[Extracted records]
=== Begin Enclosure ===

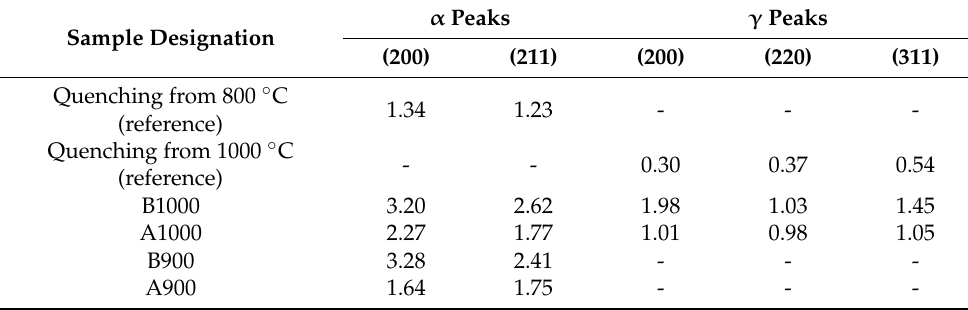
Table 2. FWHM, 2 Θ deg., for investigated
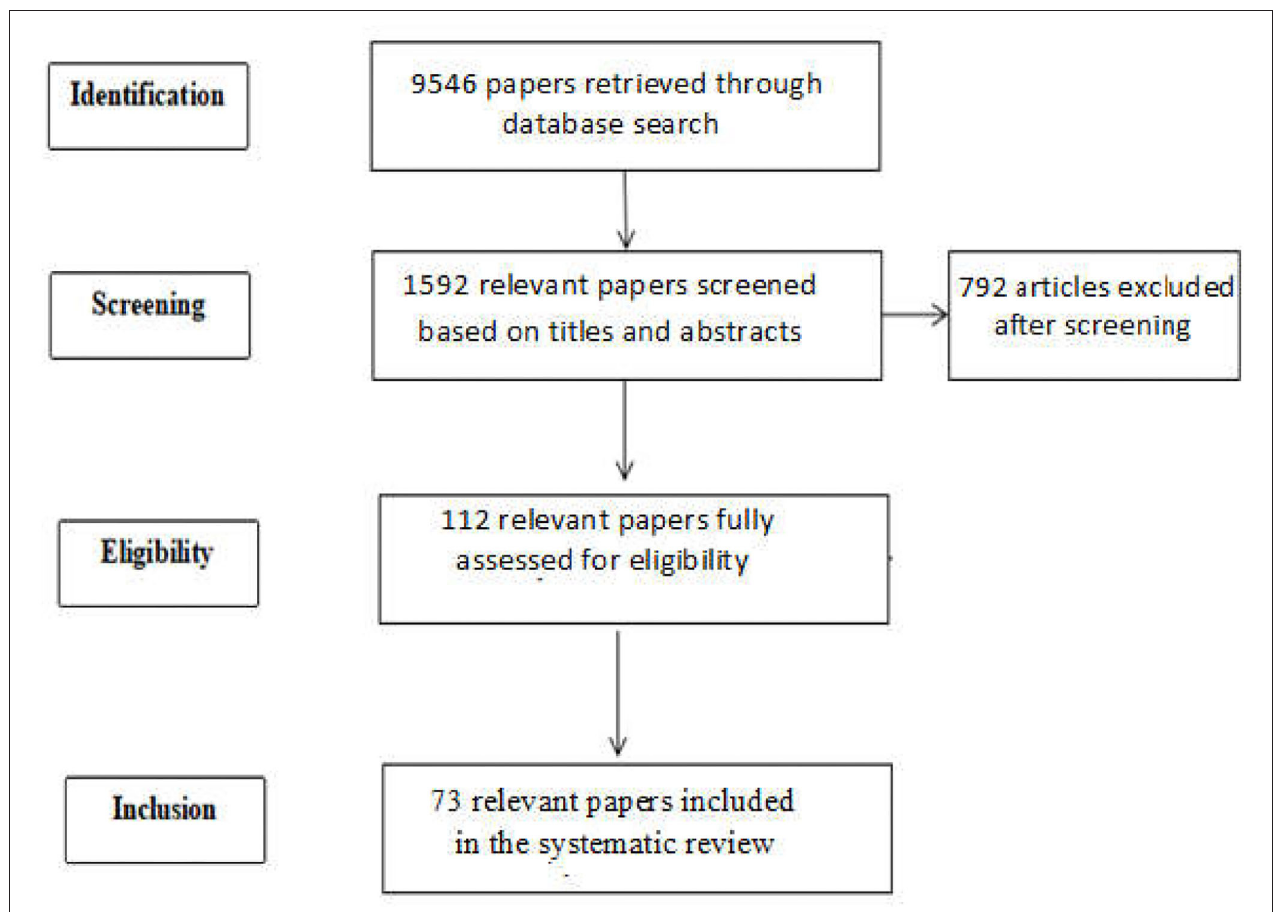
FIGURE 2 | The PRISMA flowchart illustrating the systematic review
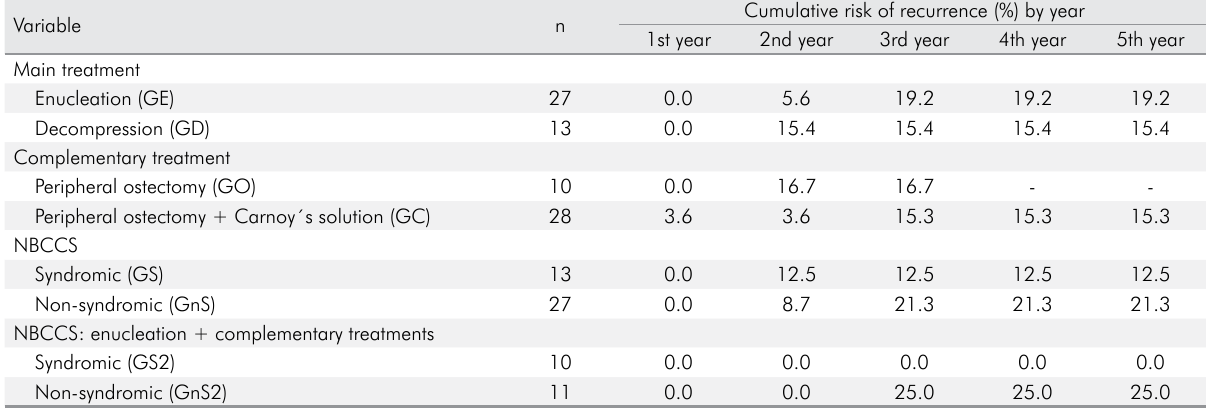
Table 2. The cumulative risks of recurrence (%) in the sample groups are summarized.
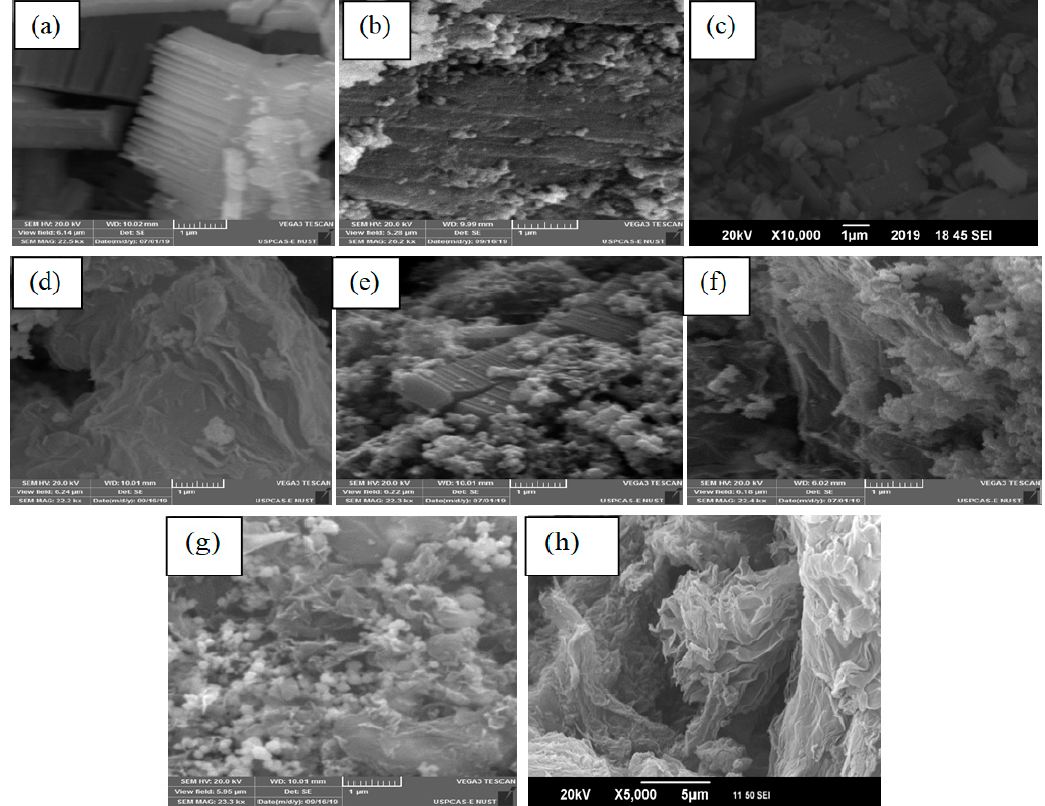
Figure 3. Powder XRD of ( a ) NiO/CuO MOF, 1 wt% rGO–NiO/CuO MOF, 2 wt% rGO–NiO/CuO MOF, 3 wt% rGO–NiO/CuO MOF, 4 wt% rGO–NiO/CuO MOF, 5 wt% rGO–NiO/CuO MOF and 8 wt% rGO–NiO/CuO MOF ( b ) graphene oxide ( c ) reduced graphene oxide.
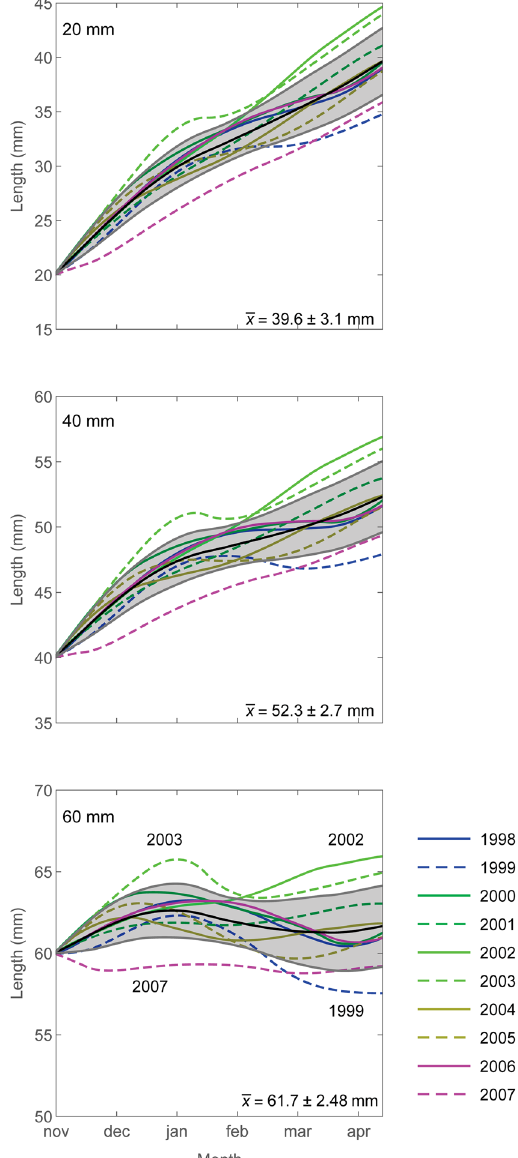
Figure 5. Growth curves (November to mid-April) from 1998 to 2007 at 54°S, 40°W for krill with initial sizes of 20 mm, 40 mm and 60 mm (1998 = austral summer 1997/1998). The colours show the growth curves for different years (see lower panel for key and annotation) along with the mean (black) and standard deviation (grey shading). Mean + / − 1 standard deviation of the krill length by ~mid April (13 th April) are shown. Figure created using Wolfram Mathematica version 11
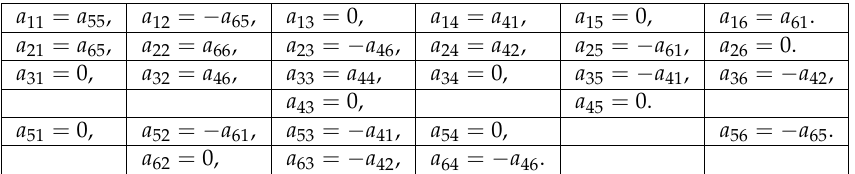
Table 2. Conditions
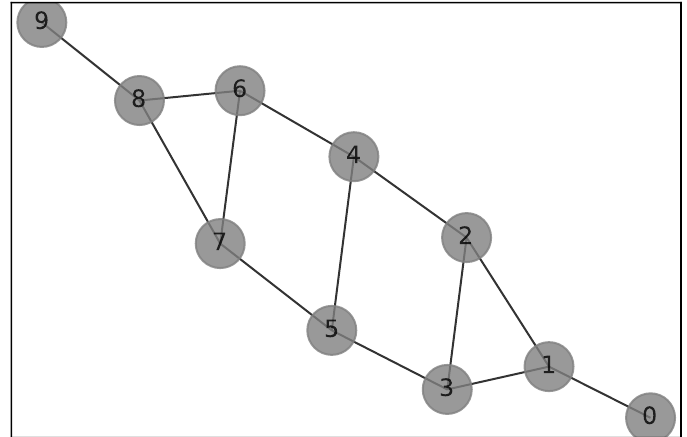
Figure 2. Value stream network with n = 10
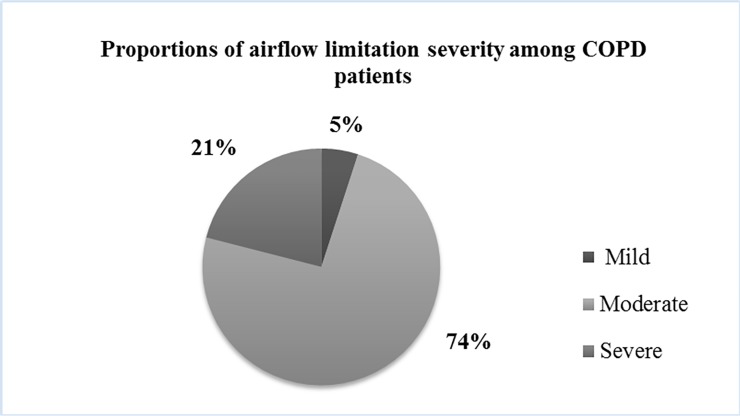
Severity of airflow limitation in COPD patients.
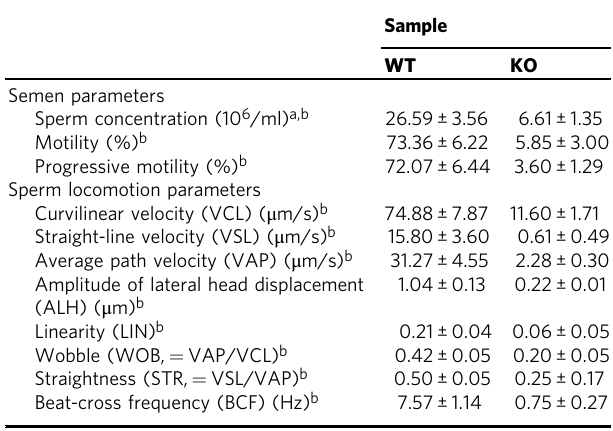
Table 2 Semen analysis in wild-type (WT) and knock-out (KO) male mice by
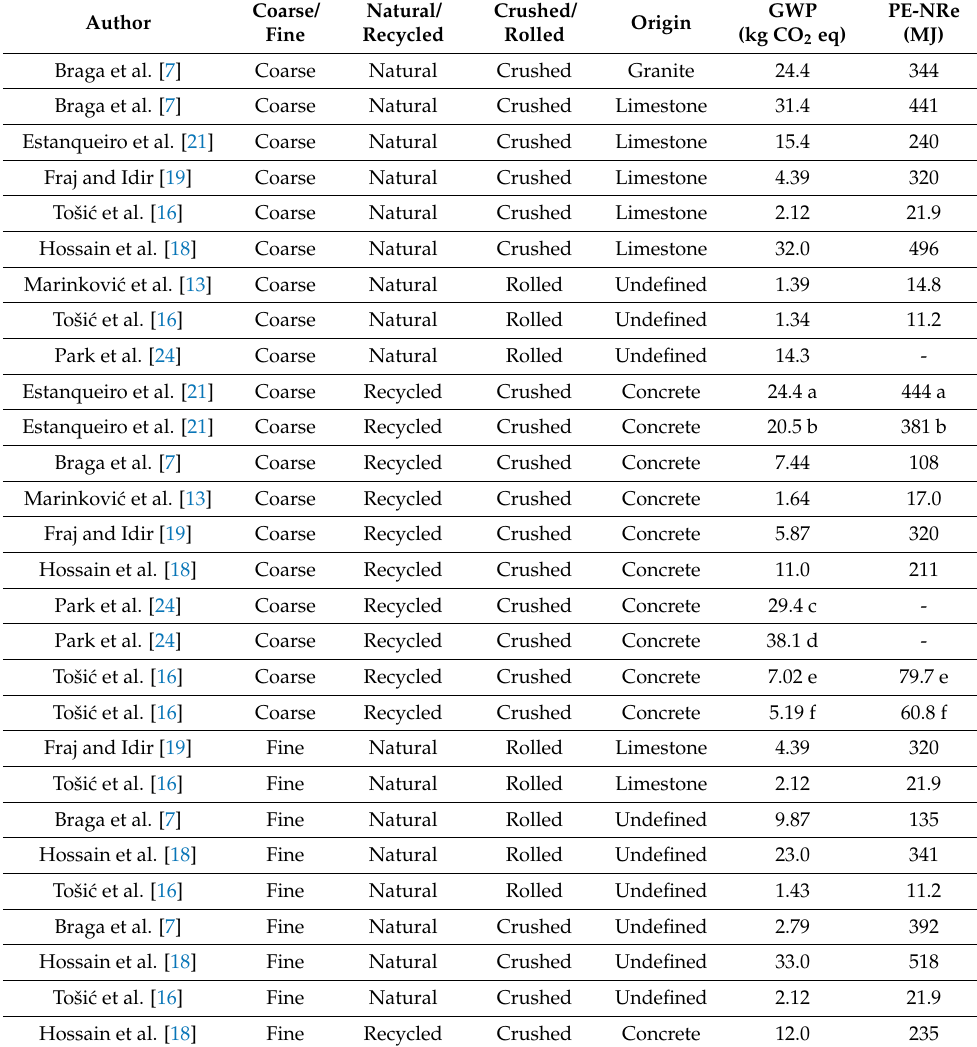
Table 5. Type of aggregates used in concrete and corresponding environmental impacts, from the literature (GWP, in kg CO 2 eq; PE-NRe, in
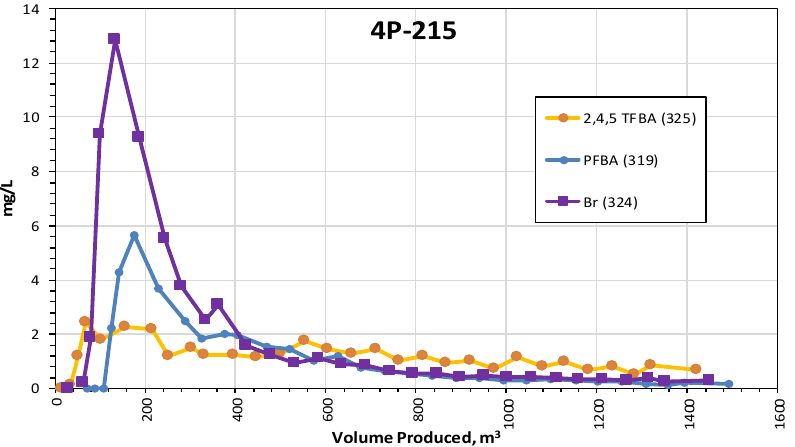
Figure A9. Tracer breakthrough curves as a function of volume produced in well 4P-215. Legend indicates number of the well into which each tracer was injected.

=== End Enclosure ===

Instructions for the task
Retype every record above word for word, leaving out any pictures.

Response below
Table 2. FWHM, 2 Θ deg., for investigated
FIGURE 2 | The PRISMA flowchart illustrating the systematic review
Table 2. The cumulative risks of recurrence (%) in the sample groups are summarized.
Figure 3. Powder XRD of ( a ) NiO/CuO MOF, 1 wt% rGO–NiO/CuO MOF, 2 wt% rGO–NiO/CuO MOF, 3 wt% rGO–NiO/CuO MOF, 4 wt% rGO–NiO/CuO MOF, 5 wt% rGO–NiO/CuO MOF and 8 wt% rGO–NiO/CuO MOF ( b ) graphene oxide ( c ) reduced graphene oxide.
Figure 5. Growth curves (November to mid-April) from 1998 to 2007 at 54°S, 40°W for krill with initial sizes of 20 mm, 40 mm and 60 mm (1998 = austral summer 1997/1998). The colours show the growth curves for different years (see lower panel for key and annotation) along with the mean (black) and standard deviation (grey shading). Mean + / − 1 standard deviation of the krill length by ~mid April (13 th April) are shown. Figure created using Wolfram Mathematica version 11
Table 2. Conditions
Figure 2. Value stream network with n = 10
Severity of airflow limitation in COPD patients.
Table 2 Semen analysis in wild-type (WT) and knock-out (KO) male mice by
Table 5. Type of aggregates used in concrete and corresponding environmental impacts, from the literature (GWP, in kg CO 2 eq; PE-NRe, in
Figure A9. Tracer breakthrough curves as a function of volume produced in well 4P-215. Legend indicates number of the well into which each tracer was injected.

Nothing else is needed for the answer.